Honda City EXL vs. Kia Cerato EX

 

O sedã “quase médio” dos japoneses renova-se e volta a encarar
um sul-coreano que fica próximo em proposta, porte, potência e preço

Texto e fotos: Fabrício Samahá

 

Desde a primeira geração, lançada no Brasil em 2009, o Honda City fica no que se pode chamar de meio do caminho: embora derivado de um hatchback pequeno — o Fit —, tem algumas dimensões próximas às de um sedã médio, como o comprimento; apesar de usar um motor de apenas 1,5 litro de cilindrada, suas versões de acabamento superiores ficam próximas em preço a alguns médios de 2,0 litros.

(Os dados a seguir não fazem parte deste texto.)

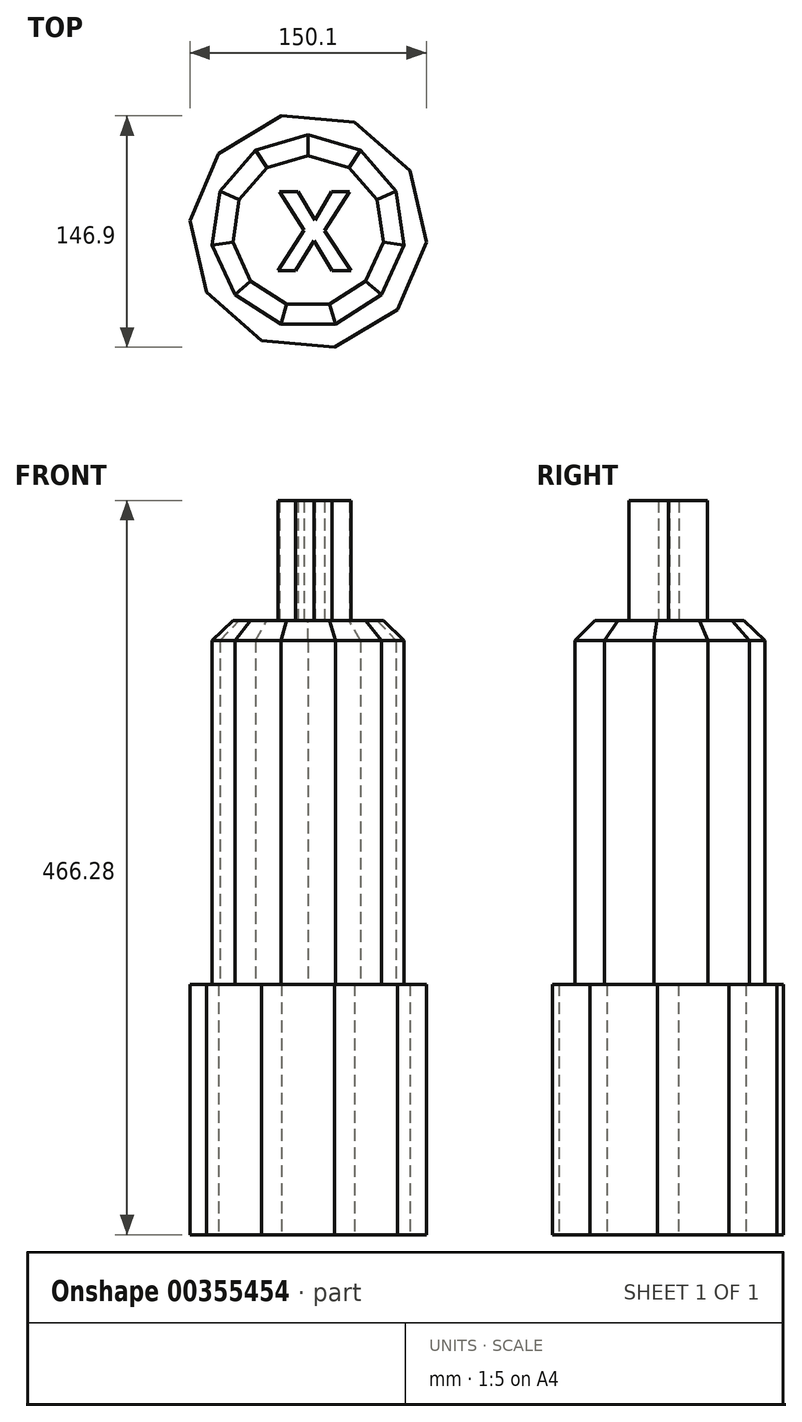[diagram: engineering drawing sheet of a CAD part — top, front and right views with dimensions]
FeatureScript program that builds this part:
annotation { "Feature Type Name" : "Feature", "Feature Type Description" : "" }
export const myFeature = defineFeature(function(context is Context, id is Id, definition is map)
    precondition{}
    {
        {
            var Q0;
            Q0=qCreatedBy(makeId("Top.planeOp"),FACE);
            var sketch = newSketch(context, id + "F0", { "sketchPlane" : qUnion([Q0])});
            skCircle(sketch, "E0.cCircle", {"center": v(0, 0) * mm, "radius": 60.32 * mm, "construction": true});
            skLineSegment(sketch, "E0.0", {"start": v(48.78, 35.47) * mm, "end": v(55.11, -24.51) * mm});
            skLineSegment(sketch, "E0.1", {"start": v(55.11, -24.51) * mm, "end": v(6.33, -59.98) * mm});
            skLineSegment(sketch, "E0.2", {"start": v(6.33, -59.98) * mm, "end": v(-48.78, -35.47) * mm});
            skLineSegment(sketch, "E0.3", {"start": v(-48.78, -35.47) * mm, "end": v(-55.11, 24.51) * mm});
            skLineSegment(sketch, "E0.4", {"start": v(-55.11, 24.51) * mm, "end": v(-6.33, 59.98) * mm});
            skLineSegment(sketch, "E0.5", {"start": v(-6.33, 59.98) * mm, "end": v(48.78, 35.47) * mm});
            skSolve(sketch);
        }
        {
            var Q0;
            Q0=makeQuery(id+"F0.imprint","IMPRINT",FACE,{"disambiguationData":[TD([[makeQuery(id+"F0.imprint","IMPRINT",EDGE,{"derivedFrom":sQuery(id+"F0.wireOp",EDGE,"E0.0")}),-1.0]])]});
            extrude(context, id + "F1", {"entities" : qUnion([Q0]), "depth" : 107.97 * mm});
        }
        {
            var Q0;
            Q0=makeQuery(id+"F1.opExtrude","CAP_FACE",FACE,{"disambiguationData":[OSD([sQuery(id+"F0.wireOp",EDGE,"E0.0"),sQuery(id+"F0.wireOp",EDGE,"E0.1"),sQuery(id+"F0.wireOp",EDGE,"E0.2"),sQuery(id+"F0.wireOp",EDGE,"E0.3"),sQuery(id+"F0.wireOp",EDGE,"E0.4"),sQuery(id+"F0.wireOp",EDGE,"E0.5")])],"isStart":false});
            var sketch = newSketch(context, id + "F2", { "sketchPlane" : qUnion([Q0])});
            skCircle(sketch, "E1", {"center": v(0, 0) * mm, "radius": 29.16 * mm});
            skSolve(sketch);
        }
        {
            var Q0;
            Q0=sQuery(id+"F2.wireOp",EDGE,"E1");
            extrude(context, id + "F3", {"bodyType" : ToolBodyType.SURFACE, "surfaceEntities" : qUnion([Q0]), "depth" : 119.74 * mm});
        }
        {
            var Q0;
            Q0=makeQuery(id+"F1.opExtrude","SWEPT_BODY",BODY,{"disambiguationData":[OSD([sQuery(id+"F0.wireOp",EDGE,"E0.0"),sQuery(id+"F0.wireOp",EDGE,"E0.1"),sQuery(id+"F0.wireOp",EDGE,"E0.2"),sQuery(id+"F0.wireOp",EDGE,"E0.3"),sQuery(id+"F0.wireOp",EDGE,"E0.4"),sQuery(id+"F0.wireOp",EDGE,"E0.5")])]});
            deleteBodies(context, id + "F4", {"entities" : qUnion([Q0])});
        }
        {
            var Q0;
            Q0=makeQuery(id+"F3.opExtrude","SWEPT_BODY",BODY,{"disambiguationData":[OSD([sQuery(id+"F2.wireOp",EDGE,"E1")])]});
            deleteBodies(context, id + "F5", {"entities" : qUnion([Q0])});
        }
        {
            var Q0;
            Q0=qCreatedBy(makeId("Top.planeOp"),FACE);
            var sketch = newSketch(context, id + "F6", { "sketchPlane" : qUnion([Q0])});
            skCircle(sketch, "E2.cCircle", {"center": v(0, 0) * mm, "radius": 75.35 * mm, "construction": true});
            skLineSegment(sketch, "E2.0", {"start": v(56.78, -49.54) * mm, "end": v(16.81, -73.45) * mm});
            skLineSegment(sketch, "E2.1", {"start": v(16.81, -73.45) * mm, "end": v(-29.57, -69.3) * mm});
            skLineSegment(sketch, "E2.2", {"start": v(-29.57, -69.3) * mm, "end": v(-64.66, -38.69) * mm});
            skLineSegment(sketch, "E2.3", {"start": v(-64.66, -38.69) * mm, "end": v(-75.05, 6.7) * mm});
            skLineSegment(sketch, "E2.4", {"start": v(-75.05, 6.7) * mm, "end": v(-56.78, 49.54) * mm});
            skLineSegment(sketch, "E2.5", {"start": v(-56.78, 49.54) * mm, "end": v(-16.81, 73.45) * mm});
            skLineSegment(sketch, "E2.6", {"start": v(-16.81, 73.45) * mm, "end": v(29.57, 69.3) * mm});
            skLineSegment(sketch, "E2.7", {"start": v(29.57, 69.3) * mm, "end": v(64.66, 38.69) * mm});
            skLineSegment(sketch, "E2.8", {"start": v(64.66, 38.69) * mm, "end": v(75.05, -6.7) * mm});
            skLineSegment(sketch, "E2.9", {"start": v(75.05, -6.7) * mm, "end": v(56.78, -49.54) * mm});
            skSolve(sketch);
        }
        {
            var Q0;
            Q0=makeQuery(id+"F6.imprint","IMPRINT",FACE,{"disambiguationData":[TD([[makeQuery(id+"F6.imprint","IMPRINT",EDGE,{"derivedFrom":sQuery(id+"F6.wireOp",EDGE,"E2.0")}),-1.0]])]});
            var sketch = newSketch(context, id + "F7", { "sketchPlane" : qUnion([Q0])});
            skSolve(sketch);
        }
        {
            var Q0;
            Q0=makeQuery(id+"F7.imprint","IMPRINT",FACE,{"disambiguationData":[TD([[makeQuery(id+"F7.imprint","IMPRINT",EDGE,{"derivedFrom":makeQuery(id+"F6.imprint","IMPRINT",EDGE,{"derivedFrom":sQuery(id+"F6.wireOp",EDGE,"E2.0")})}),-1.0]])]});
            extrude(context, id + "F8", {"entities" : qUnion([Q0]), "depth" : 159.1 * mm});
        }
        {
            var Q0;
            Q0=makeQuery(id+"F8.opExtrude","CAP_FACE",FACE,{"disambiguationData":[OSD([sQuery(id+"F6.wireOp",EDGE,"E2.0"),sQuery(id+"F6.wireOp",EDGE,"E2.1"),sQuery(id+"F6.wireOp",EDGE,"E2.2"),sQuery(id+"F6.wireOp",EDGE,"E2.3"),sQuery(id+"F6.wireOp",EDGE,"E2.4"),sQuery(id+"F6.wireOp",EDGE,"E2.5"),sQuery(id+"F6.wireOp",EDGE,"E2.6"),sQuery(id+"F6.wireOp",EDGE,"E2.7"),sQuery(id+"F6.wireOp",EDGE,"E2.8"),sQuery(id+"F6.wireOp",EDGE,"E2.9")])],"isStart":false});
            var sketch = newSketch(context, id + "F9", { "sketchPlane" : qUnion([Q0])});
            skCircle(sketch, "E3.cCircle", {"center": v(0, 0) * mm, "radius": 61.5 * mm, "construction": true});
            skPoint(sketch, "E3.cCircle.perimeterSnap0", {"position": v(-36.8, 61.5) * mm});
            skLineSegment(sketch, "E3.0", {"start": v(0, 61.5) * mm, "end": v(33.25, 51.73) * mm});
            skPoint(sketch, "E3.0.startSnap0", {"position": v(-36.8, 61.5) * mm});
            skLineSegment(sketch, "E3.1", {"start": v(33.25, 51.73) * mm, "end": v(55.94, 25.55) * mm});
            skLineSegment(sketch, "E3.2", {"start": v(55.94, 25.55) * mm, "end": v(60.87, -8.75) * mm});
            skLineSegment(sketch, "E3.3", {"start": v(60.87, -8.75) * mm, "end": v(46.47, -40.27) * mm});
            skLineSegment(sketch, "E3.4", {"start": v(46.47, -40.27) * mm, "end": v(17.33, -59) * mm});
            skLineSegment(sketch, "E3.5", {"start": v(17.33, -59) * mm, "end": v(-17.33, -59) * mm});
            skLineSegment(sketch, "E3.6", {"start": v(-17.33, -59) * mm, "end": v(-46.47, -40.27) * mm});
            skLineSegment(sketch, "E3.7", {"start": v(-46.47, -40.27) * mm, "end": v(-60.87, -8.75) * mm});
            skLineSegment(sketch, "E3.8", {"start": v(-60.87, -8.75) * mm, "end": v(-55.94, 25.55) * mm});
            skLineSegment(sketch, "E3.9", {"start": v(-55.94, 25.55) * mm, "end": v(-33.25, 51.73) * mm});
            skLineSegment(sketch, "E3.10", {"start": v(-33.25, 51.73) * mm, "end": v(0, 61.5) * mm});
            skSolve(sketch);
        }
        {
            var Q0;
            Q0=makeQuery(id+"F9.imprint","IMPRINT",FACE,{"disambiguationData":[TD([[makeQuery(id+"F9.imprint","IMPRINT",EDGE,{"derivedFrom":sQuery(id+"F9.wireOp",EDGE,"E3.0")}),-1.0]])]});
            var Q1;
            Q1=sQuery(id+"F9.wireOp",EDGE,"E3.8");
            var Q2;
            Q2=sQuery(id+"F9.wireOp",EDGE,"E3.6");
            extrude(context, id + "F10", {"entities" : qUnion([Q0]), "operationType" : NewBodyOperationType.ADD, "surfaceEntities" : qUnion([Q1, Q2]), "depth" : 231 * mm});
        }
        {
            var Q0;
            Q0=makeQuery(id+"F10.opExtrude","CAP_FACE",FACE,{"disambiguationData":[OSD([sQuery(id+"F9.wireOp",EDGE,"E3.0"),sQuery(id+"F9.wireOp",EDGE,"E3.1"),sQuery(id+"F9.wireOp",EDGE,"E3.2"),sQuery(id+"F9.wireOp",EDGE,"E3.3"),sQuery(id+"F9.wireOp",EDGE,"E3.4"),sQuery(id+"F9.wireOp",EDGE,"E3.5"),sQuery(id+"F9.wireOp",EDGE,"E3.6"),sQuery(id+"F9.wireOp",EDGE,"E3.7"),sQuery(id+"F9.wireOp",EDGE,"E3.8"),sQuery(id+"F9.wireOp",EDGE,"E3.9"),sQuery(id+"F9.wireOp",EDGE,"E3.10")])],"isStart":false});
            var sketch = newSketch(context, id + "F11", { "sketchPlane" : qUnion([Q0])});
            skText(sketch, "E4", { "text": "X", "fontName": "OpenSans-Bold.ttf"});
            const initialGuessF11  = {"E4": [-0.01925, -0.02481, 1, 0, 0.05036]};
            skSetInitialGuess(sketch, initialGuessF11);
            skSolve(sketch);
        }
        {
            var Q0;
            Q0=makeQuery(id+"F11.imprint","IMPRINT",FACE,{"disambiguationData":[TD([[makeQuery(id+"F11.imprint","IMPRINT",EDGE,{"derivedFrom":sQuery(id+"F11.wireOp",EDGE,"E4.sketch_text.stroke-0")}),-1.0]])]});
            extrude(context, id + "F12", {"entities" : qUnion([Q0]), "operationType" : NewBodyOperationType.ADD, "depth" : 76.2 * mm});
        }
        {
            var Q0;
            Q0=makeQuery(id+"F10.opExtrude","CAP_EDGE",EDGE,{"disambiguationData":[OSD([sQuery(id+"F9.wireOp",EDGE,"E3.10")])],"isStart":false});
            var Q1;
            Q1=makeQuery(id+"F10.opExtrude","CAP_EDGE",EDGE,{"disambiguationData":[OSD([sQuery(id+"F9.wireOp",EDGE,"E3.9")])],"isStart":false});
            var Q2;
            Q2=makeQuery(id+"F10.opExtrude","CAP_EDGE",EDGE,{"disambiguationData":[OSD([sQuery(id+"F9.wireOp",EDGE,"E3.8")])],"isStart":false});
            var Q3;
            Q3=makeQuery(id+"F10.opExtrude","CAP_EDGE",EDGE,{"disambiguationData":[OSD([sQuery(id+"F9.wireOp",EDGE,"E3.7")])],"isStart":false});
            var Q4;
            Q4=makeQuery(id+"F10.opExtrude","CAP_EDGE",EDGE,{"disambiguationData":[OSD([sQuery(id+"F9.wireOp",EDGE,"E3.6")])],"isStart":false});
            var Q5;
            Q5=makeQuery(id+"F10.opExtrude","CAP_EDGE",EDGE,{"disambiguationData":[OSD([sQuery(id+"F9.wireOp",EDGE,"E3.5")])],"isStart":false});
            var Q6;
            Q6=makeQuery(id+"F10.opExtrude","CAP_EDGE",EDGE,{"disambiguationData":[OSD([sQuery(id+"F9.wireOp",EDGE,"E3.4")])],"isStart":false});
            var Q7;
            Q7=makeQuery(id+"F10.opExtrude","CAP_EDGE",EDGE,{"disambiguationData":[OSD([sQuery(id+"F9.wireOp",EDGE,"E3.3")])],"isStart":false});
            var Q8;
            Q8=makeQuery(id+"F10.opExtrude","CAP_EDGE",EDGE,{"disambiguationData":[OSD([sQuery(id+"F9.wireOp",EDGE,"E3.2")])],"isStart":false});
            var Q9;
            Q9=makeQuery(id+"F10.opExtrude","CAP_EDGE",EDGE,{"disambiguationData":[OSD([sQuery(id+"F9.wireOp",EDGE,"E3.1")])],"isStart":false});
            var Q10;
            Q10=makeQuery(id+"F10.opExtrude","CAP_EDGE",EDGE,{"disambiguationData":[OSD([sQuery(id+"F9.wireOp",EDGE,"E3.0")])],"isStart":false});
            chamfer(context, id + "F13", {"entities" : qUnion([Q0, Q1, Q2, Q3, Q4, Q5, Q6, Q7, Q8, Q9, Q10]), "width" : 12.7 * mm, "tangentPropagation" : true});
        }
        {
            var Q0;
            Q0=makeQuery(id+"F10.opExtrude","SWEPT_FACE",FACE,{"disambiguationData":[OSD([sQuery(id+"F9.wireOp",EDGE,"E3.10")])]});
            var sketch = newSketch(context, id + "F14", { "sketchPlane" : qUnion([Q0])});
            skPoint(sketch, "E5", {"position": v(0, 253.36) * mm});
            skSolve(sketch);
        }
        {
            var Q0;
            {var subQ0=sQuery(id+"F9.wireOp",EDGE,"E3.10");Q0=makeQuery(id+"F14.imprint","IMPRINT",FACE,{"disambiguationData":[TD([[makeQuery(id+"F14.imprint","IMPRINT",EDGE,{"derivedFrom":makeQuery(id+"F10.opExtrude","CAP_EDGE",EDGE,{"disambiguationData":[OSD([subQ0])],"isStart":true})}),-1.0]])]});}
            var sketch = newSketch(context, id + "F15", { "sketchPlane" : qUnion([Q0])});
            skSolve(sketch);
        }
        {
            var Q0;
            Q0=makeQuery(id+"F10.opExtrude","SWEPT_FACE",FACE,{"disambiguationData":[OSD([sQuery(id+"F9.wireOp",EDGE,"E3.0")])]});
            var sketch = newSketch(context, id + "F16", { "sketchPlane" : qUnion([Q0])});
            skLineSegment(sketch, "E6", {"start": v(0, 302.45) * mm, "end": v(-17.33, 281.8) * mm});
            skLineSegment(sketch, "E7", {"start": v(-17.33, 281.8) * mm, "end": v(4.98, 286.29) * mm});
            skLineSegment(sketch, "E8", {"start": v(4.98, 286.29) * mm, "end": v(1.57, 301.64) * mm});
            skLineSegment(sketch, "E9", {"start": v(1.57, 301.64) * mm, "end": v(0, 302.45) * mm});
            skSolve(sketch);
        }
        {
            var Q0;
            {var subQ0=sQuery(id+"F9.wireOp",EDGE,"E3.10");Q0=makeQuery(id+"F15.imprint","IMPRINT",FACE,{"disambiguationData":[TD([[makeQuery(id+"F15.imprint","IMPRINT",EDGE,{"derivedFrom":makeQuery(id+"F14.imprint","IMPRINT",EDGE,{"derivedFrom":makeQuery(id+"F10.opExtrude","CAP_EDGE",EDGE,{"disambiguationData":[OSD([subQ0])],"isStart":true})})}),-1.0]])]});}
            var sketch = newSketch(context, id + "F17", { "sketchPlane" : qUnion([Q0])});
            skFitSpline(sketch, "E10", {"points": [v(0, 352.05) * mm, v(13.93, 322.62) * mm, v(46.3, 352.5) * mm], "startDerivative": vector(23.2, -91.22) * mm, "endDerivative": vector(68.27, 87.64) * mm});
            skSolve(sketch);
        }
    });
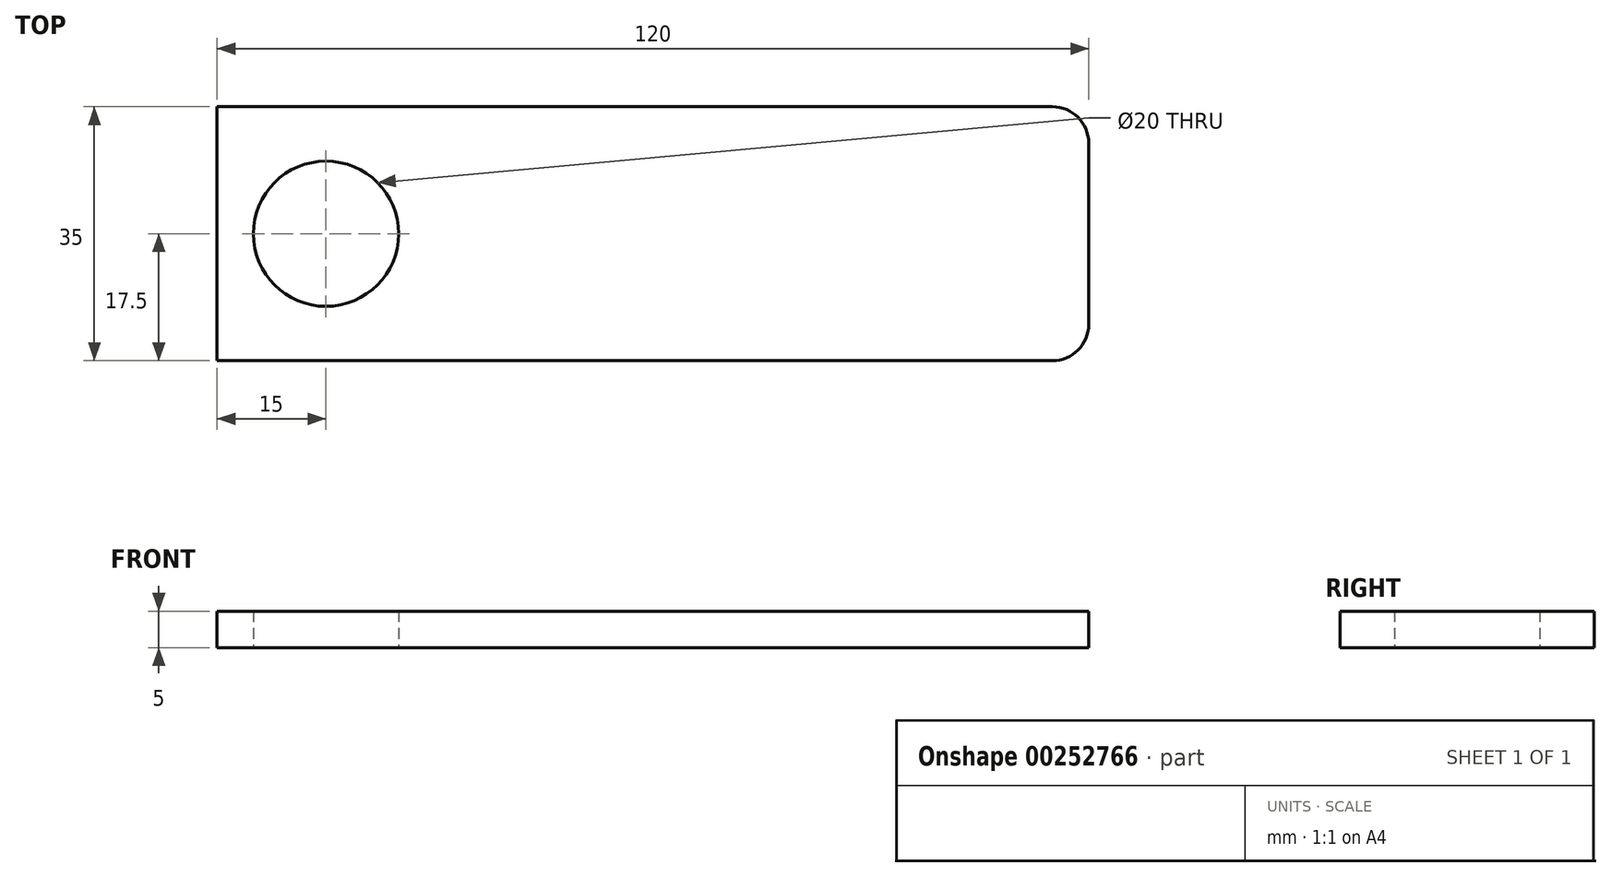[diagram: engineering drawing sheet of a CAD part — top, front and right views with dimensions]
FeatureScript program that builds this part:
annotation { "Feature Type Name" : "Feature", "Feature Type Description" : "" }
export const myFeature = defineFeature(function(context is Context, id is Id, definition is map)
    precondition{}
    {
        {
            var Q0;
            Q0=qCreatedBy(makeId("Top.planeOp"),FACE);
            var sketch = newSketch(context, id + "F0", { "sketchPlane" : qUnion([Q0])});
            skLineSegment(sketch, "E0.bottom", {"start": v(-60, 17.5) * mm, "end": v(60, 17.5) * mm});
            skLineSegment(sketch, "E0.top", {"start": v(-60, -17.5) * mm, "end": v(60, -17.5) * mm});
            skLineSegment(sketch, "E0.left", {"start": v(-60, 17.5) * mm, "end": v(-60, -17.5) * mm});
            skLineSegment(sketch, "E0.right", {"start": v(60, 17.5) * mm, "end": v(60, -17.5) * mm});
            skPoint(sketch, "E0.middle", {"position": v(0, 0) * mm});
            skCircle(sketch, "E1", {"center": v(-45, 0) * mm, "radius": 10 * mm});
            skPoint(sketch, "E1.centerSnap0", {"position": v(-60, 0) * mm});
            skSolve(sketch);
        }
        {
            var Q0;
            Q0=makeQuery(id+"F0.imprint","IMPRINT",FACE,{"disambiguationData":[TD([[makeQuery(id+"F0.imprint","IMPRINT",EDGE,{"derivedFrom":sQuery(id+"F0.wireOp",EDGE,"E0.bottom")}),-1.0]])]});
            extrude(context, id + "F1", {"entities" : qUnion([Q0]), "depth" : 5 * mm});
        }
        {
            var Q0;
            Q0=makeQuery(id+"F1.opExtrude","SWEPT_EDGE",EDGE,{"disambiguationData":[OSD([sQuery(id+"F0.wireOp",EDGE,"E0.top"),sQuery(id+"F0.wireOp",EDGE,"E0.right")])]});
            fillet(context, id + "F2", {"entities" : qUnion([Q0]), "radius" : 5 * mm, "tangentPropagation" : true, "allowEdgeOverflow" : false});
        }
        {
            var Q0;
            Q0=makeQuery(id+"F1.opExtrude","SWEPT_EDGE",EDGE,{"disambiguationData":[OSD([sQuery(id+"F0.wireOp",EDGE,"E0.bottom"),sQuery(id+"F0.wireOp",EDGE,"E0.right")])]});
            fillet(context, id + "F3", {"entities" : qUnion([Q0]), "radius" : 5 * mm, "tangentPropagation" : true, "allowEdgeOverflow" : false});
        }
    });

Essa peculiaridade permanece em sua segunda geração, que estreou por aqui em setembro. Partimos em busca de um concorrente para opor ao novo City EXL em um comparativo — e chegamos ao Kia Cerato, já comparado ao Honda em abril e novembro de 2010, ambos em geração anterior. Reformulado aqui em 2013 e ainda não avaliado pelo Best Cars, o Cerato mostra-se um bom adversário nos quatro “Ps” de nossos confrontos.

 

Honda City EXL
Kia Cerato EX

 

Honda City EXL 1,5

Kia Cerato EX 1,6

4,45 m 4,56 m
115/116 cv 122/128 cv
R$ 69.000 R$ 73.400
Preços públicos sugeridos, em reais, para os carros avaliados, com possíveis opcionais

 

 

São carros com mesma proposta de uso, sedãs de médio porte com espaço para a família e sua bagagem e desempenho adequado tanto ao uso urbano quanto a viagens, embora sem potência exuberante. Em porte, diferenças aceitáveis: o Cerato é 10 centímetros maior em comprimento e entre-eixos. Seu motor de 1,6 litro também produz potência pouco maior (122 cv com gasolina e 128 com álcool) que a do 1,5 do City, que tem 115 e 116 cv, na ordem. Quanto ao preço, a versão única EX da Kia custa R$ 73.400 ou 6,4% mais que a EXL da Honda (ambos sem pintura metálica), uma boa proximidade, embora seja preciso acrescentar o frete ao Cerato.

Portanto, temos aqui dois carros comparáveis, um nacional de Sumaré, SP, outro importado de Hwaseong, Coreia do Sul — e por isso penalizado com Imposto de Importação de 35%. Um passou a usar câmbio de variação contínua (CVT) nesta geração; o outro mantém um automático tradicional de seis marchas. Várias semelhanças, alguns contrastes e a grande questão: qual dá mais pelo que você paga? Vamos atrás da resposta.